Metadata-Version: 2.1
Name: spanking
Version: 0.1.2
Summary: 🍑👋
Home-page: https://github.com/rishiraj/spanking
Author: Rishiraj Acharya
Author-email: heyrishiraj@gmail.com
Classifier: Programming Language :: Python :: 3
Classifier: License :: OSI Approved :: GNU General Public License v3 (GPLv3)
Classifier: Operating System :: OS Independent
Requires-Python: >=3.9
Description-Content-Type: text/markdown
License-File: LICENSE
Requires-Dist: jax==0.4.26
Requires-Dist: sentence-transformers==2.7.0
Requires-Dist: pandas==2.0.3
Requires-Dist: transformers==4.40.1
Requires-Dist: Pillow==9.4.0
Requires-Dist: requests==2.31.0

# spanking 🍑👋

To use the 🍑👋 `VectorDB` class, you can follow these steps:

1. Create an instance of the 🍑👋 `VectorDB` class:
```python
from spanking import VectorDB
vector_db = VectorDB(model_name='BAAI/bge-base-en-v1.5')
```
You can optionally specify a different pre-trained sentence transformer model by passing its name to the constructor.

2. Add texts to the database:
```python
texts = ["i eat pizza", "i play chess", "i drive bus"]
vector_db.add_texts(texts)
```
This will encode the texts into embeddings and store them in the database.

3. Search for similar texts or images:
```python
text_query = "we play football"
text_results = vector_db.search(text_query, top_k=2, type='text')
print("Text search results:")
for text, similarity in text_results:
    print(f"Text: {text}, Similarity: {similarity}")

image_url = "https://example.com/image.jpg"
image_results = vector_db.search(image_url, top_k=2, type='image')
print("\nImage search results:")
for text, similarity in image_results:
    print(f"Text: {text}, Similarity: {similarity}")
```
This will retrieve the top-2 most similar texts or images to the query based on cosine similarity. The `search` method returns a list of tuples, where each tuple contains the text and its similarity score. You can specify the search type using the `type` parameter (`'text'` for text search and `'image'` for image search).

4. Delete a text from the database:
```python
index = 1
vector_db.delete_text(index)
```
This will remove the text and its corresponding embedding at the specified index.

5. Update a text in the database:
```python
index = 0
new_text = "i enjoy eating pizza"
vector_db.update_text(index, new_text)
```
This will update the text and its corresponding embedding at the specified index with the new text.

6. Save the database to a file:
```python
vector_db.save('vector_db.pkl')
```
This will save the current state of the `VectorDB` instance to a file named 'vector_db.pkl'.

7. Load the database from a file:
```python
vector_db = VectorDB.load('vector_db.pkl')
```
This will load the `VectorDB` instance from the file named 'vector_db.pkl' and return it.

8. Convert the database to a Pandas Dataframe
```python
df = vector_db.to_df()
```
This will convert the current state of the `VectorDB` instance to a Pandas Dataframe.

9. Iterate over the stored texts:
```python
for text in vector_db:
    print(text)
```
This will iterate over all the texts stored in the database.

10. Access individual texts by index:
```python
index = 2
text = vector_db[index]
print(text)
```
This will retrieve the text at the specified index.

11. Get the number of texts in the database:
```python
num_texts = len(vector_db)
print(num_texts)
```
This will return the number of texts currently stored in the database.

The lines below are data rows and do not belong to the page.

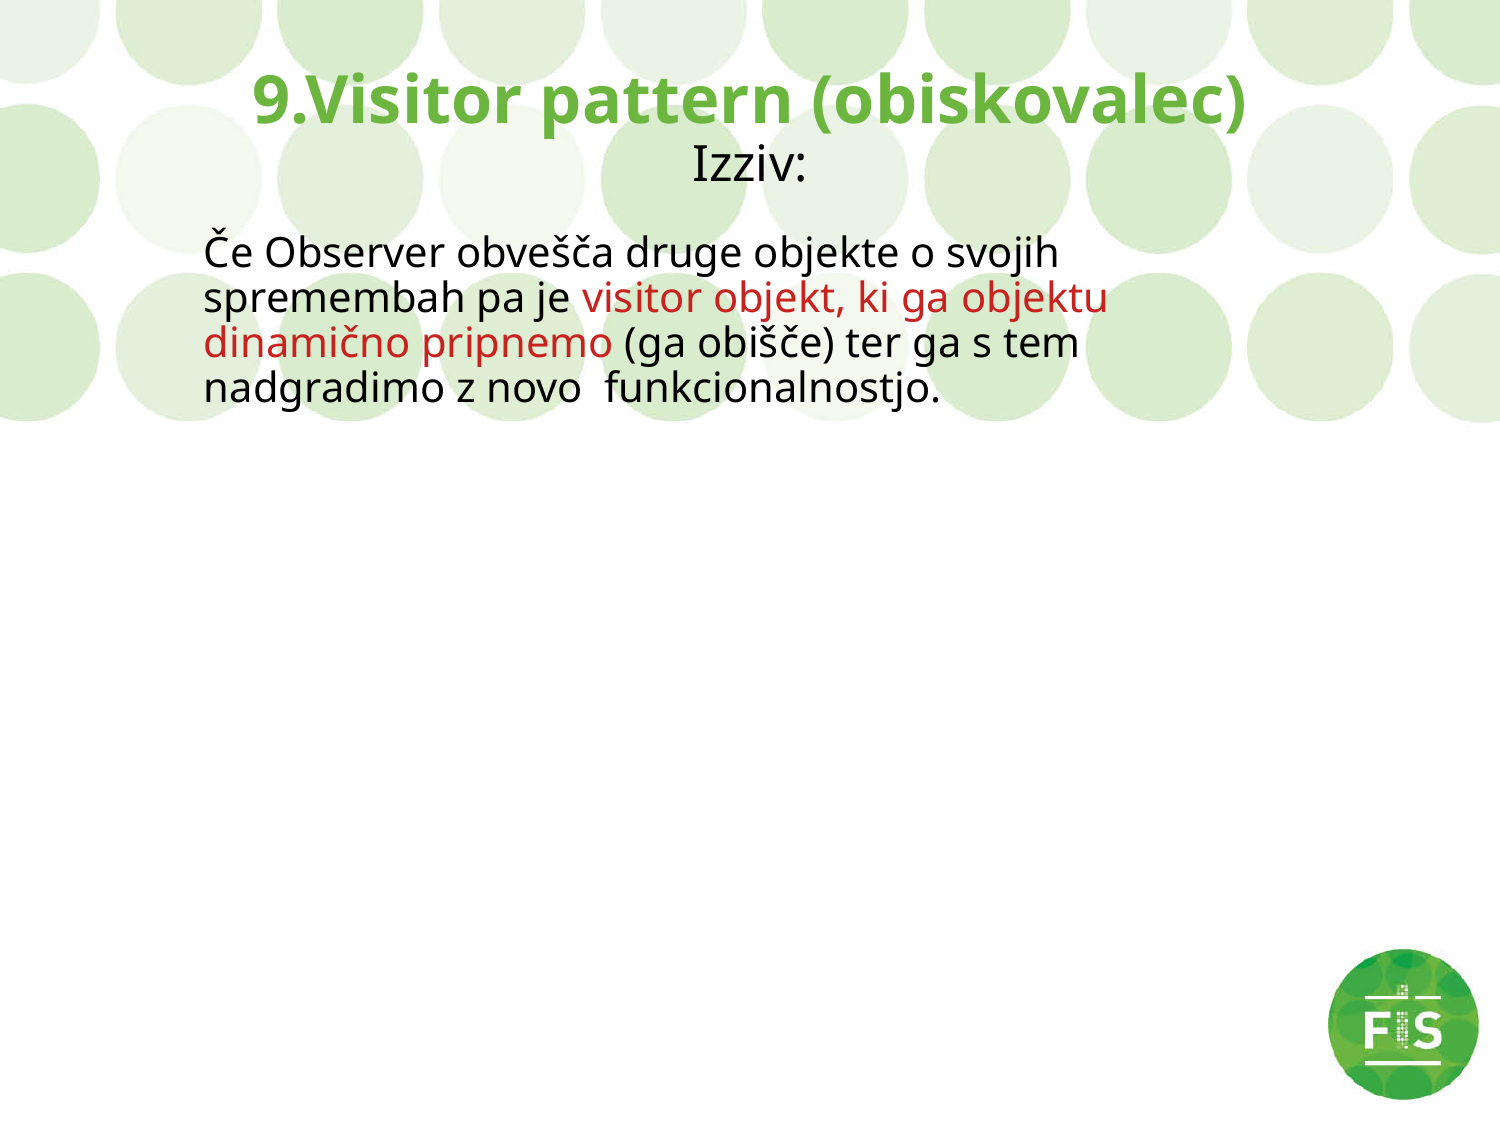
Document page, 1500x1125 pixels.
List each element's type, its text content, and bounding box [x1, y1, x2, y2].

picture [0, 0, 1500, 1125]
title 9.Visitor pattern (obiskovalec) Izziv: [75, 59, 1425, 233]
list Če Observer obvešča druge objekte o svojih spremembah pa je visitor objekt, ki ga objektu dinamično pripnemo (ga obišče) ter ga s tem nadgradimo z novo funkcionalnostjo. [118, 224, 1323, 473]
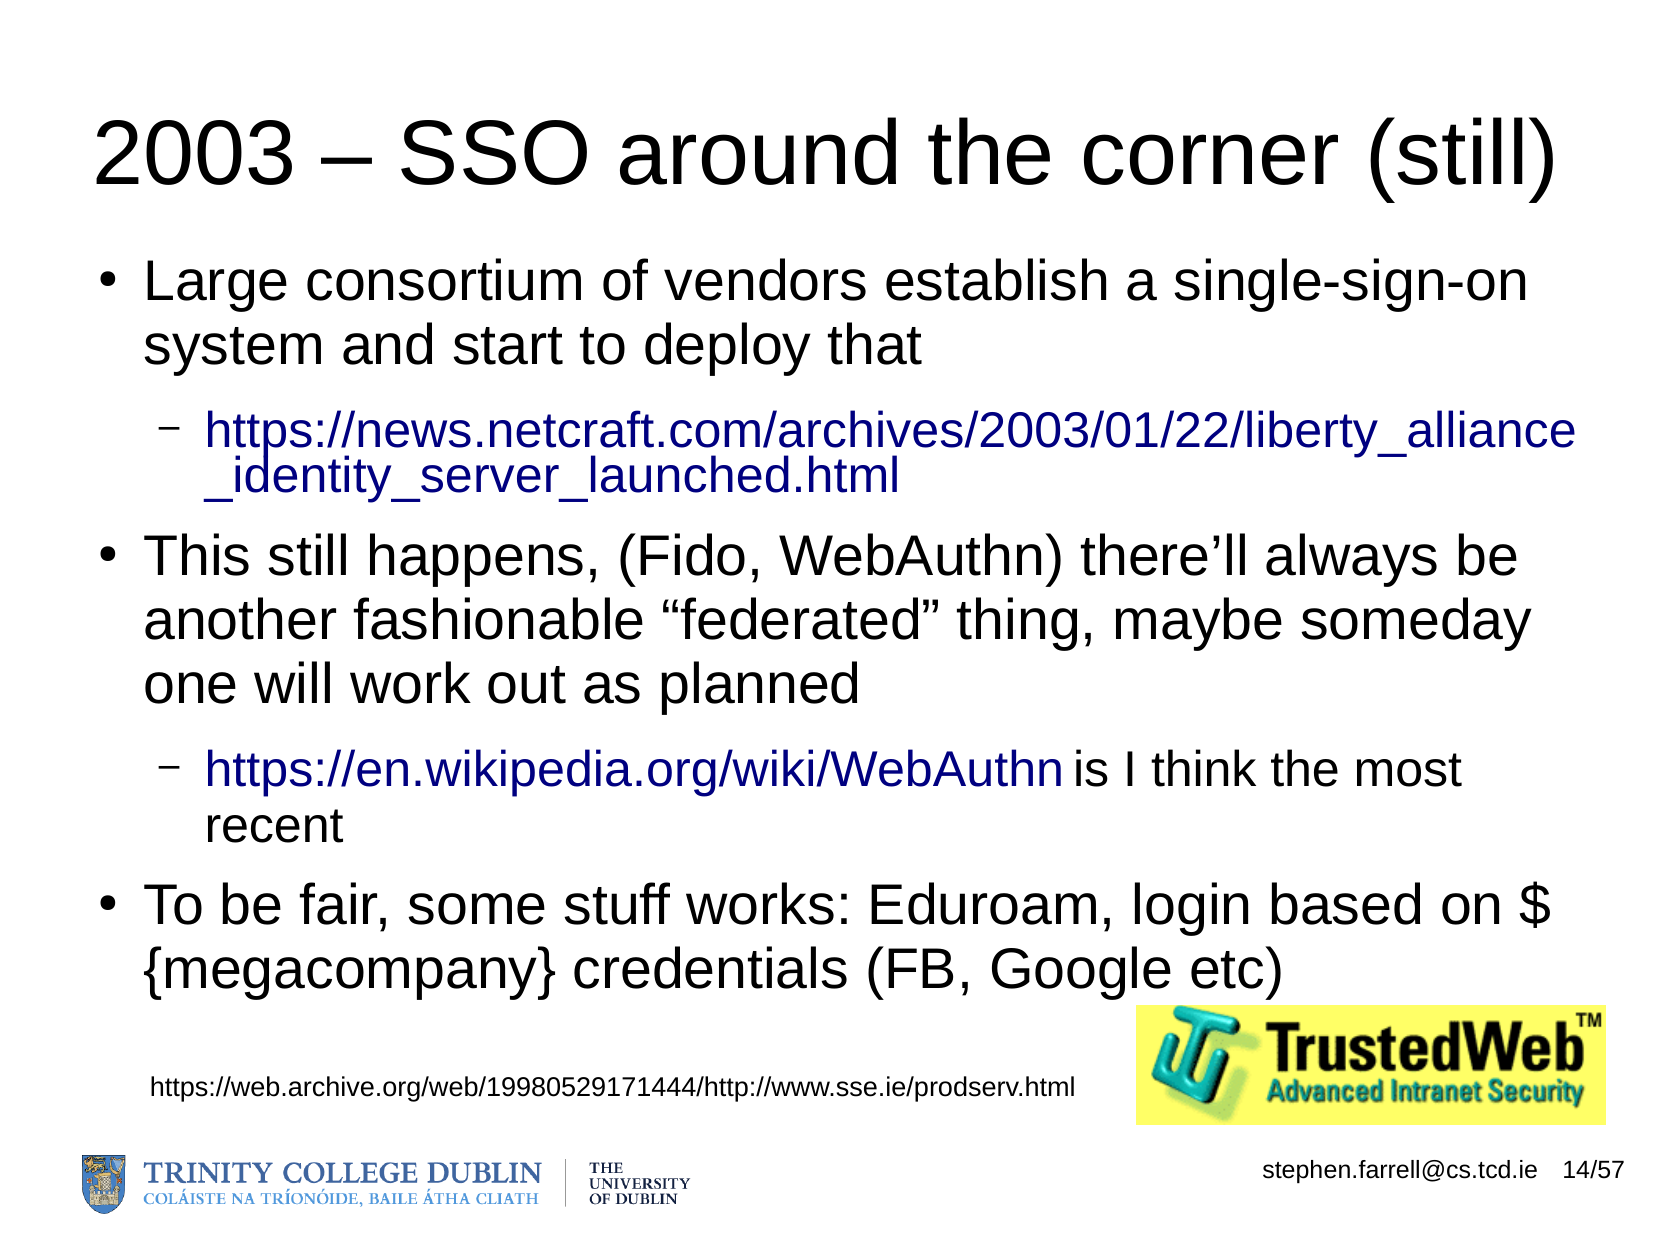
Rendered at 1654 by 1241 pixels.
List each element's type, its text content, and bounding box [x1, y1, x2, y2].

title 2003 – SSO around the corner (still) [82, 49, 1571, 248]
picture [82, 1155, 694, 1214]
picture [1136, 1005, 1606, 1125]
list Large consortium of vendors establish a single-sign-on system and start to deploy that https://news.netcraft.com/archives/2003/01/22/liberty_alliance_identity_server_launched.html This still happens, (Fido, WebAuthn) there’ll always be another fashionable “federated” thing, maybe someday one will work out as planned https://en.wikipedia.org/wiki/WebAuthn is I think the most recent To be fair, some stuff works: Eduroam, login based on ${megacompany} credentials (FB, Google etc) [82, 248, 1571, 969]
text_box https://web.archive.org/web/19980529171444/http://www.sse.ie/prodserv.html [135, 1065, 1111, 1122]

Here's an example usage of the 🍑👋 `VectorDB` class:

```python
from spanking import VectorDB
vector_db = VectorDB()

# Add texts to the database
texts = ["i eat pizza", "i play chess", "i drive bus"]
vector_db.add_texts(texts)

# Search for similar texts
query = "we play football"
top_results = vector_db.search(query, top_k=2)
print("Top results:")
for text, similarity in top_results:
    print(f"Text: {text}, Similarity: {similarity}")

# Update a text
vector_db.update_text(1, "i enjoy playing chess")

# Delete a text
vector_db.delete_text(2)

# Save the database
vector_db.save('vector_db.pkl')

# Load the database
loaded_vector_db = VectorDB.load('vector_db.pkl')

# Iterate over the stored texts in the loaded database
print("\nStored texts in the loaded database:")
for text in loaded_vector_db:
    print(text)

# Convert to dataframe
df = loaded_vector_db.to_df()
print(df.head())
```

This example demonstrates how to create a 🍑👋 `VectorDB` instance, add texts, search for similar texts, update and delete texts, and iterate over the stored texts.